Egito interroga líder detido da Irmandade Muçulmana

Autoridades egípcias interrogavam nesta terça-feira o líder supremo da Irmandade Muçulmana, Mohammed Badie, detido horas antes em Cidade Nasser, no Cairo. Ele foi levado à penitenciária de Tora, onde era interrogado por integrantes da promotoria, disseram fontes no sistema judicial.

AE, Agência Estado

20 de agosto de 2013 | 19h32

Badie e mais cinco líderes da Irmandade Muçulmana são acusados pelo governo imposto pelos militares depois do golpe que derrubou o presidente Mohammed Morsi em 3 de julho por supostamente incitarem oito assassinatos ocorridos em junho, após diretórios da agremiação terem sido incendiados.

A detenção de Badie é o mais recente desdobramento de uma campanha de repressão das forças de segurança à Irmandade Muçulmana nas semanas que sucederam o golpe militar que depôs Morsi, que também é filiado ao grupo e continua detido.

Diante da prisão de seu líder, a Irmandade Muçulmana assegurou que o episódio não enfraquecerá o movimento nem afastará seus seguidores de seus princípios. "O povo vai continuar sua luta pacífica até reconquistar todos os seus direitos, mesmo com sua eminência, o guia, na cadeia", prometeu o grupo.

Enquanto isso, o governo dos Estados Unidos discutia uma possível suspensão da assistência militar de US$ 1,5 bilhão concedida por Washington ao Cairo.

Segundo David Carle, assessor do senador norte-americano Patrick Leahy, o governo norte-americano já paralisou os repasses de dinheiro no âmbito de sua assistência militar ao Egito.

Carle qualificou a decisão do governo como uma "ação momentânea, e não necessariamente uma (mudança de) política oficial". Ele observou que ainda não se sabe por quanto tempo o dinheiro ficará retido.

O governo norte-americano iniciou recentemente uma revisão da assistência militar ao Egito. A revisão foi motivada pelo golpe militar que derrubou Morsi no mês passado.

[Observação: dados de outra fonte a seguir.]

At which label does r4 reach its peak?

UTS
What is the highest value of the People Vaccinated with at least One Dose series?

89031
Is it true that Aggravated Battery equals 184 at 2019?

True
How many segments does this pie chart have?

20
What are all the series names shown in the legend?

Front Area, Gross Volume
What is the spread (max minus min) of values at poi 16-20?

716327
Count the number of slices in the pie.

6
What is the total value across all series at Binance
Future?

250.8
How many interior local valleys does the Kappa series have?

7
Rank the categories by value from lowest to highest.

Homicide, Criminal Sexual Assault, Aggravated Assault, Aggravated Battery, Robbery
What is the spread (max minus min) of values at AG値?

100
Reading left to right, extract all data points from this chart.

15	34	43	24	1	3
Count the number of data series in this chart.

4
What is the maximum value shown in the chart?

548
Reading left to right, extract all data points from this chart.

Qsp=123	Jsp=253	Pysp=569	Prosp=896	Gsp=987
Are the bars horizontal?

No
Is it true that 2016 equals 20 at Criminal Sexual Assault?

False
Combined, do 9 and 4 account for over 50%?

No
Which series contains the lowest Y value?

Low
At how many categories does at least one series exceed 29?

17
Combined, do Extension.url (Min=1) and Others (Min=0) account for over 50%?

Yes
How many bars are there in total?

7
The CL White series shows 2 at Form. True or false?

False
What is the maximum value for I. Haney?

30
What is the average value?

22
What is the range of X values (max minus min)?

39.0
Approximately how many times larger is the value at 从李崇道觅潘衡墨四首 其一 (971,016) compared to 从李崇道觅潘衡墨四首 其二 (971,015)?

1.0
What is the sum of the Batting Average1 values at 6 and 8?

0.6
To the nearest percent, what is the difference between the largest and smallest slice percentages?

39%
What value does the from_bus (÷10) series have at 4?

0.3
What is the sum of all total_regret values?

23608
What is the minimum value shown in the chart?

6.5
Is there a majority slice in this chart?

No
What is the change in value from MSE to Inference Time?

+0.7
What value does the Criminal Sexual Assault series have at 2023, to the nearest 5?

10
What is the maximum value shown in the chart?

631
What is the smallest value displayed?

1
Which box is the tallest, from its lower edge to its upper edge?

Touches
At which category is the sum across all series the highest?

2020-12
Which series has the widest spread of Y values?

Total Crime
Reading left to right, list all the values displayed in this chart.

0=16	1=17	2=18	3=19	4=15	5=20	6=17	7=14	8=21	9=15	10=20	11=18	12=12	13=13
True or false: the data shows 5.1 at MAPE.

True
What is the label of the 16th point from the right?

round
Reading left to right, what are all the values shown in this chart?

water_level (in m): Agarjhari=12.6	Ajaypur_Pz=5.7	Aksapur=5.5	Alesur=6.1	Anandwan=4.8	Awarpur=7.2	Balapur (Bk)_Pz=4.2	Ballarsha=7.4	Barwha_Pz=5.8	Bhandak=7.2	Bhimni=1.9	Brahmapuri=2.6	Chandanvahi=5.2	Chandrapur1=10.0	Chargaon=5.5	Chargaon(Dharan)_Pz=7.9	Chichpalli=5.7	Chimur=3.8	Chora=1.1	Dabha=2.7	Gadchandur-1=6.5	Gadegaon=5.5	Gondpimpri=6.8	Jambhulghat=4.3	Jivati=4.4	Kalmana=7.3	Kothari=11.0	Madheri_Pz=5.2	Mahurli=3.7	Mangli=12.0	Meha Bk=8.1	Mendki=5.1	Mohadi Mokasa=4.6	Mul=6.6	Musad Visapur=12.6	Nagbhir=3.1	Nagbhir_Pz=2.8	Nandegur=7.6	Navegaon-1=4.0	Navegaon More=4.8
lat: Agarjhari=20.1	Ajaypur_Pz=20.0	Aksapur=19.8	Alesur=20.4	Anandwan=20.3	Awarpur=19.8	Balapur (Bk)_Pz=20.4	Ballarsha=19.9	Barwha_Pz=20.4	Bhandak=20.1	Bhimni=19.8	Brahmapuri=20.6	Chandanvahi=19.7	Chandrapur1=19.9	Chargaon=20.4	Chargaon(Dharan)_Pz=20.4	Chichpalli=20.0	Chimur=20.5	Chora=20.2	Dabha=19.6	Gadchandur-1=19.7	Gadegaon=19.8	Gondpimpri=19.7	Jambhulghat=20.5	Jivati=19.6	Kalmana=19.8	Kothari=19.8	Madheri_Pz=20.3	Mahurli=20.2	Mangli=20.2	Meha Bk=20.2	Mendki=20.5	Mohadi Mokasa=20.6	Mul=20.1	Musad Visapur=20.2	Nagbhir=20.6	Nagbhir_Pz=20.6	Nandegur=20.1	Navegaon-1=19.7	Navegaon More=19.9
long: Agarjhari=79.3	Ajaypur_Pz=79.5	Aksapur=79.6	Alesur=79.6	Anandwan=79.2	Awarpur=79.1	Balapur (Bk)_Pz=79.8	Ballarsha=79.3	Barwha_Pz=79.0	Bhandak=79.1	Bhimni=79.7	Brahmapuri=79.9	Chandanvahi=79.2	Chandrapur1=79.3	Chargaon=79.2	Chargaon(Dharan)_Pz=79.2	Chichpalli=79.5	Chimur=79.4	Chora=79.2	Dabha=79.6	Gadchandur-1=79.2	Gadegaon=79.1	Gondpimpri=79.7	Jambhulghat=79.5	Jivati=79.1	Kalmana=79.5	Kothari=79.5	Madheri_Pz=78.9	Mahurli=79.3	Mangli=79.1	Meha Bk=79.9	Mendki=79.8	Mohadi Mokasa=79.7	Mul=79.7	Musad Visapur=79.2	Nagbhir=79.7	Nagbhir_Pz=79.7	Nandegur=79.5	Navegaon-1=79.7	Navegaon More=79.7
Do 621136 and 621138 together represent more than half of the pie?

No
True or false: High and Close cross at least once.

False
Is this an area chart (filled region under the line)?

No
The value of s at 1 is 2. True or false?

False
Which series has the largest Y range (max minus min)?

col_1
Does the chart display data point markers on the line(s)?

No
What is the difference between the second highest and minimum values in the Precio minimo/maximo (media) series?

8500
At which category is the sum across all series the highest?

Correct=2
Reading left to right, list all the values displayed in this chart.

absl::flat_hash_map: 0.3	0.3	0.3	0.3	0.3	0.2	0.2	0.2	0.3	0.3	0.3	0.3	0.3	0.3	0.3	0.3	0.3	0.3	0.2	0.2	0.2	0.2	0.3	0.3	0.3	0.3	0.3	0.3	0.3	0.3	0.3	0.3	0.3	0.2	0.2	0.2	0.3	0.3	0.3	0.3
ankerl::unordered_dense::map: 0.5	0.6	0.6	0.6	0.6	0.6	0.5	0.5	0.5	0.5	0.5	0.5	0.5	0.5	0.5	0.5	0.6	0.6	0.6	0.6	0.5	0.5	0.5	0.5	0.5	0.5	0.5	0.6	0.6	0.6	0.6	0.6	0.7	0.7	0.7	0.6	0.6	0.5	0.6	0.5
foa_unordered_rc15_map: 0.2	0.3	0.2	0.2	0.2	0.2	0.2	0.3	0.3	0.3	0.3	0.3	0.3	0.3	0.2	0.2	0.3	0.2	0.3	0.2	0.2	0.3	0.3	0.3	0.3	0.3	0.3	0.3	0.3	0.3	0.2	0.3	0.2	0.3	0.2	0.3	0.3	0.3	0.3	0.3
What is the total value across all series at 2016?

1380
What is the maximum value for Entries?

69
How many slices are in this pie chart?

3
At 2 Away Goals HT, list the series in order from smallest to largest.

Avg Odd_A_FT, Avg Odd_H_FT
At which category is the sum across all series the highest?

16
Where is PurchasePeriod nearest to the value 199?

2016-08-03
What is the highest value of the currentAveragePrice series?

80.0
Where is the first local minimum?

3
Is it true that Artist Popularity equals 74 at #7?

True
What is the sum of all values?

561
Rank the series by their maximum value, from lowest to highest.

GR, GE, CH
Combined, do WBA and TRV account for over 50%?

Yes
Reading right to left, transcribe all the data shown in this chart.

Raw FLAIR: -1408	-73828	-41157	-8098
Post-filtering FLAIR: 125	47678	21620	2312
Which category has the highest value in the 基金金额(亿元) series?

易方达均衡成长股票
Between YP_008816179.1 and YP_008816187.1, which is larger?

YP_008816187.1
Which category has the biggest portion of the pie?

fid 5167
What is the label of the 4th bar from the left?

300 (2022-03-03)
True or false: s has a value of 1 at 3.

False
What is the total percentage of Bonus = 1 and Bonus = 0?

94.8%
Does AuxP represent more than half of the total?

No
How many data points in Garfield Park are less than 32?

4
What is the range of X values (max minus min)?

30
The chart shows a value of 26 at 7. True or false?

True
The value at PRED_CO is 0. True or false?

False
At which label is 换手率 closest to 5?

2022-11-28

Até agora, porém, nenhuma decisão formal foi tomada e a Casa Branca tem se esquivado de qualificar a deposição de Morsi como "golpe de Estado", pois isso a obrigaria a suspender a assistência militar até que um governo democrático seja instaurado.

A ajuda militar norte-americana ao Egito totaliza cerca de US$ 1,5 bilhão por ano. Jen Psaki, porta-voz do Departamento de Estado dos EUA, disse que Washington ainda não havia repassado US$ 585 milhões referentes ao ano de 2013.

Ao mesmo tempo, o primeiro-ministro da Turquia, Recep Tayyip Erdogan, acusou hoje Israel de estar por trás da revolta contra Morsi no Egito. Erdogan também criticou os países muçulmanos, acusando-os de trair o Egito ao apoiarem os novos líderes egípcios.

A Casa Branca criticou a acusação de Erdogan contra Israel. O porta-voz da Casa Branca, Josh Earnest, afirmou que a sugestão é "ofensiva, sem fundamentos e errada". Segundo ele, esse tipo de afirmação distrai os países da necessidade de trabalharem juntos de forma construtiva na região.

Erdogan fez a acusação em um discurso televisionado. Sua única evidência era um comunicado de um intelectual judeu francês durante uma reunião com uma autoridade israelense. Fonte: Associated Press.